Separation of Double-Wall Carbon Nanotubes by Electronic Type and Diameter
Jason K. Streit, Stephanie Lam, Yanmei Piao, Angela R. Hight Walker, Jeffrey A. Fagan, Ming Zheng
In this work, we introduce a new procedure for the efficient isolation and subsequent separation of double-wall carbon nanotubes (DWCNTs). A simplified rate zonal ultracentrifugation (RZU) process is first applied to obtain samples of highly enriched DWCNTs from a raw carbon nanotube material that has both single- and double-wall tubes. Using the purified DWCNT suspension, we demonstrate for the first time that DWCNTs can be further processed using aqueous two-phase extraction (ATPE) for the effective sequential separation by electronic structure and diameter. Additionally, we introduce analytical ultracentrifugation (AUC) as a new method of DWCNT characterization, capable of providing quantitative estimation of single-wall carbon nanotube (SWCNT) and DWCNT composition.
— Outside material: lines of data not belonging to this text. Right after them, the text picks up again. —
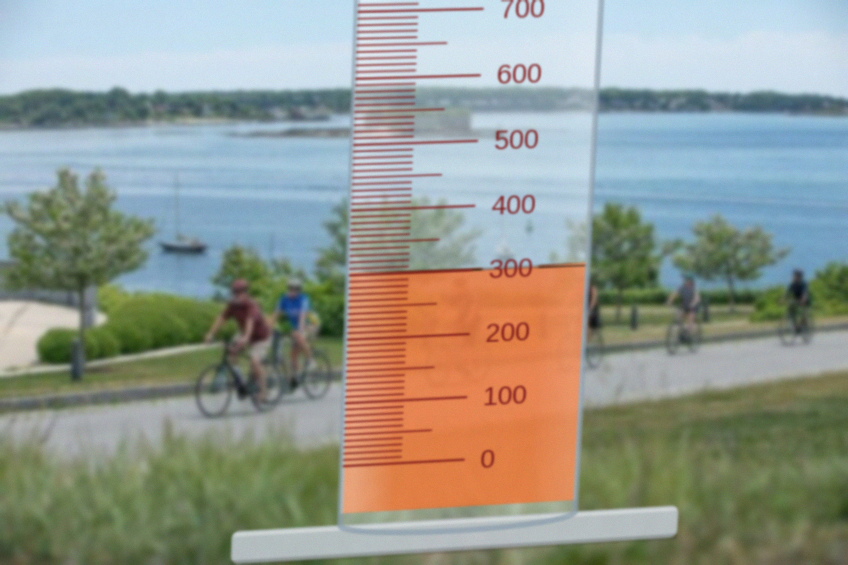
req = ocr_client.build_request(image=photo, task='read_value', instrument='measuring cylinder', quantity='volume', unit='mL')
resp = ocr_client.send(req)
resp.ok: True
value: 300 mL
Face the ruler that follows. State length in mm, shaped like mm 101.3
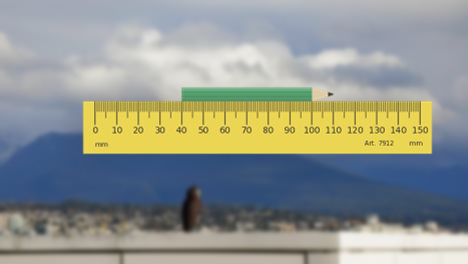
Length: mm 70
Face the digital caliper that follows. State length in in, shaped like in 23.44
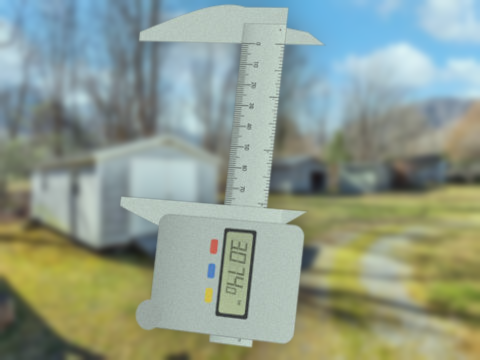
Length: in 3.0740
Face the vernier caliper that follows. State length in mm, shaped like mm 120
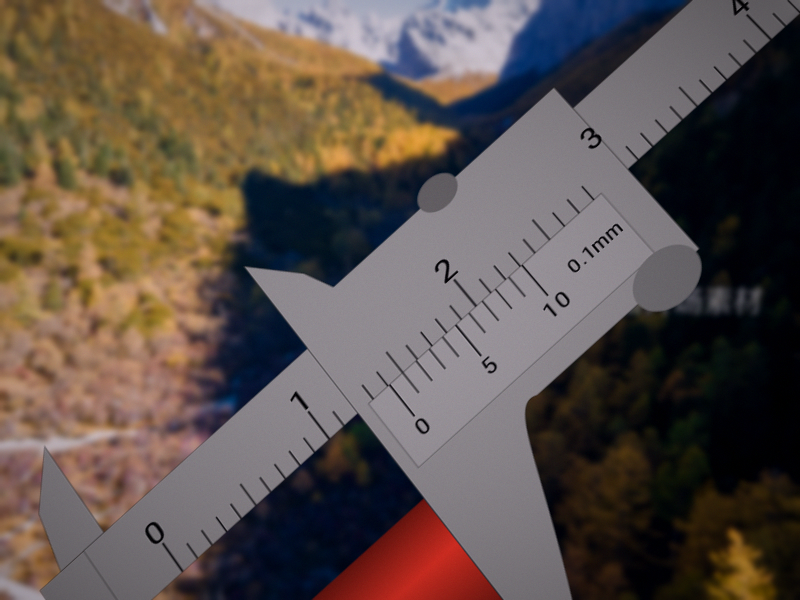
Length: mm 14.1
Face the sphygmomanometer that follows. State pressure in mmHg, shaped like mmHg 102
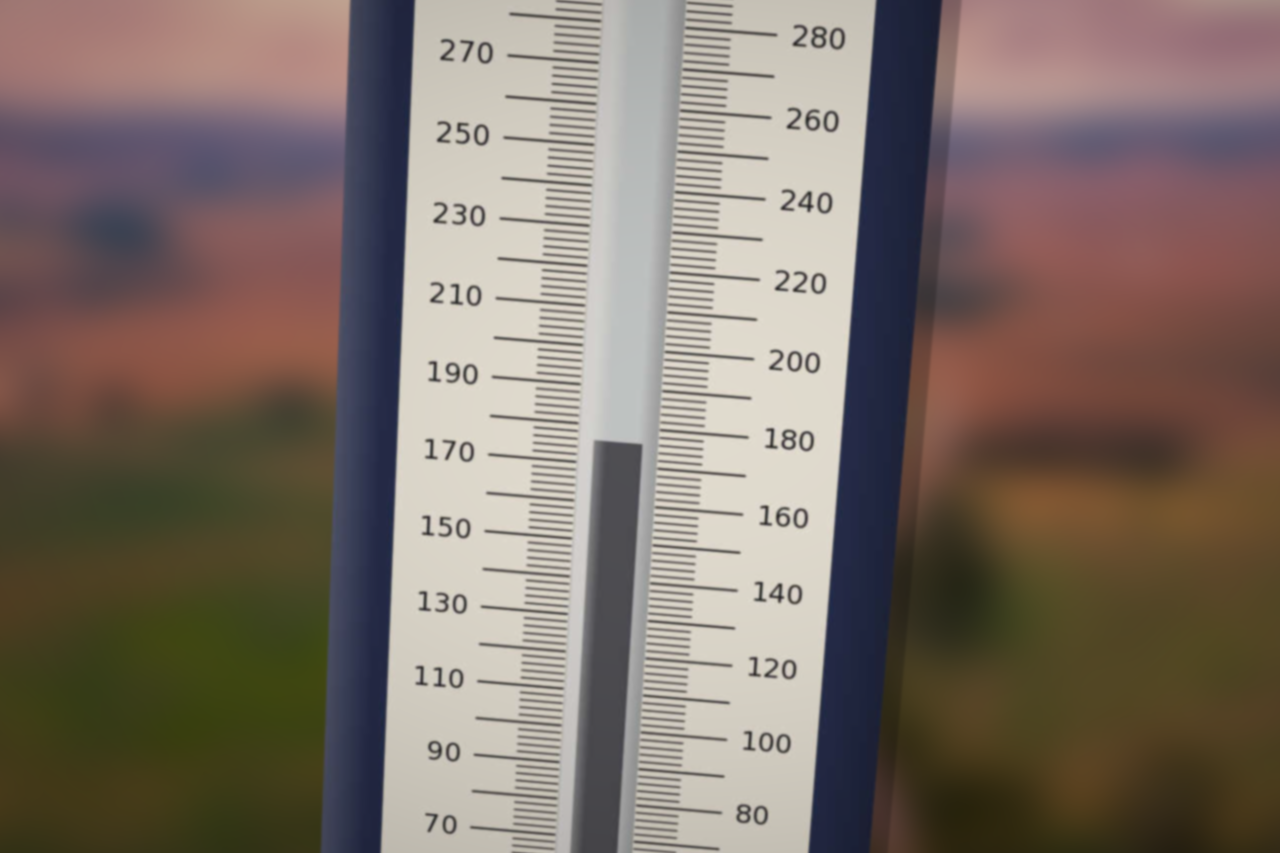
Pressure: mmHg 176
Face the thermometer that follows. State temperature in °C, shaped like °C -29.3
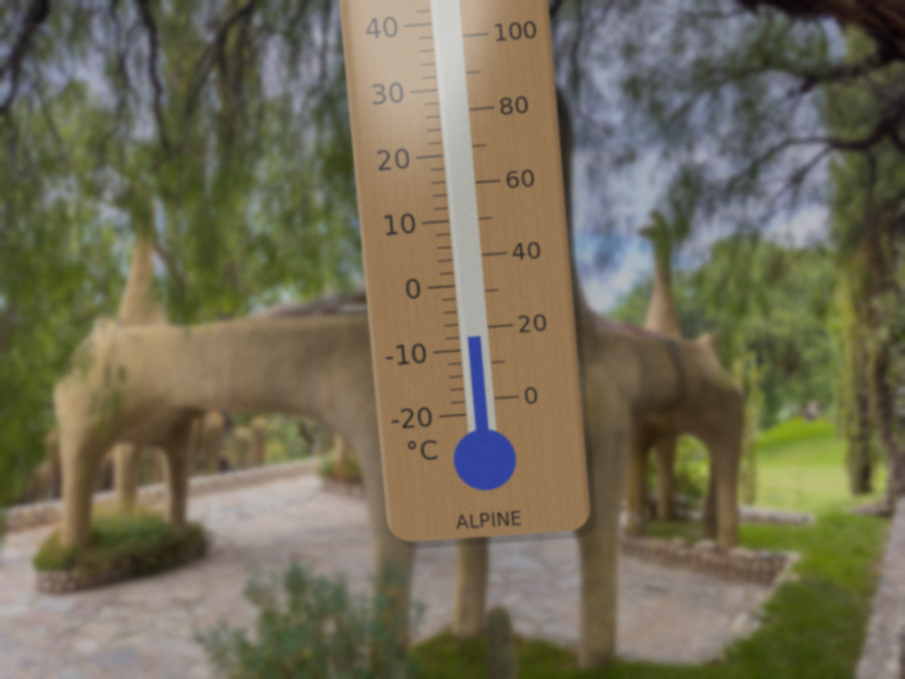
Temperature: °C -8
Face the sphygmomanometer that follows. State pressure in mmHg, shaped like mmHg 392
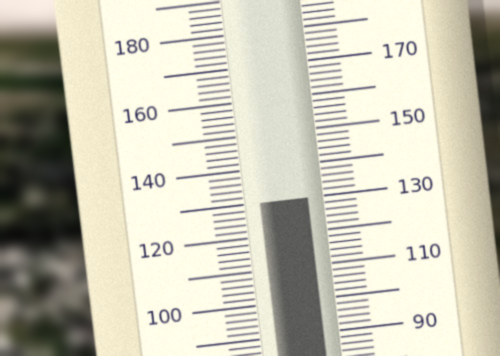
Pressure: mmHg 130
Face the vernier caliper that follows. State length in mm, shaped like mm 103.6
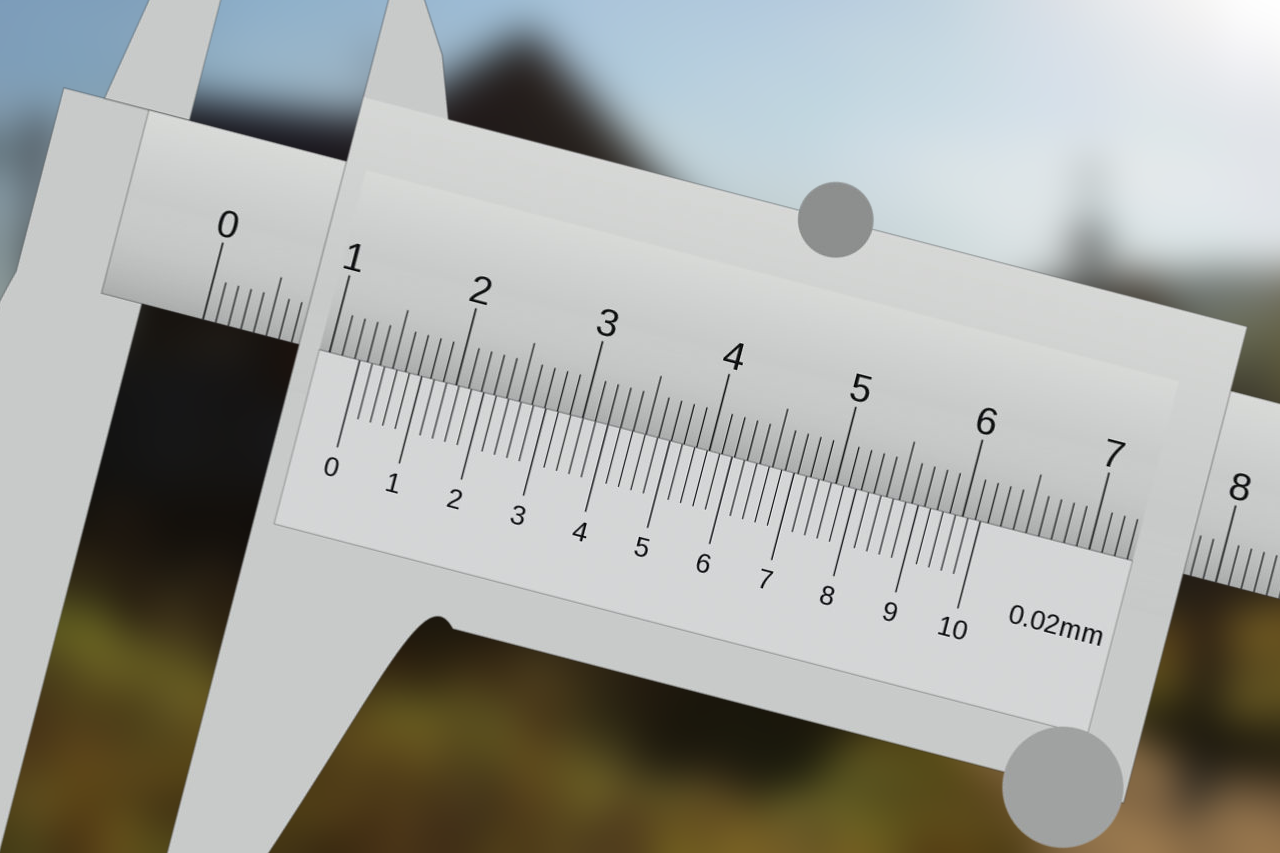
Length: mm 12.4
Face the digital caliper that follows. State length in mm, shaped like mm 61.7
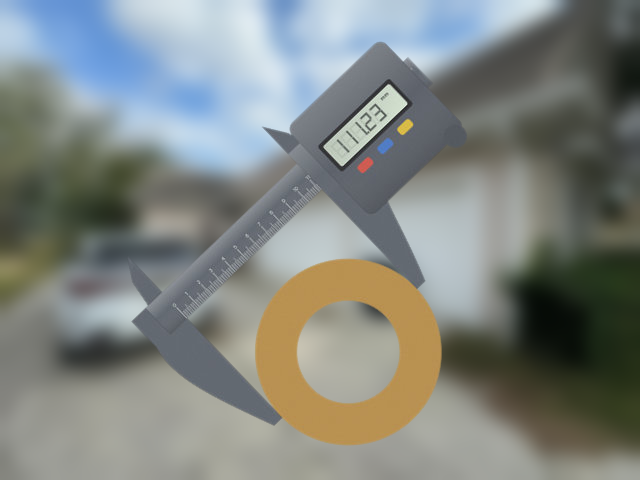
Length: mm 111.23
Results from AUC analysis are utilized to compare two DWCNT separation schemes. We find that RZU processing followed by sequential bandgap and diameter sorting via ATPE provides samples of high DWCNT enrichment, whereas single-step redox sorting of the same raw material through ATPE yields mixture of SWCNTs and DWCNTs of similar diameter and electronic character. The presented methods offer significant advancement in DWCNT processing and separation while also providing a promising alternative for DWCNT sample analysis.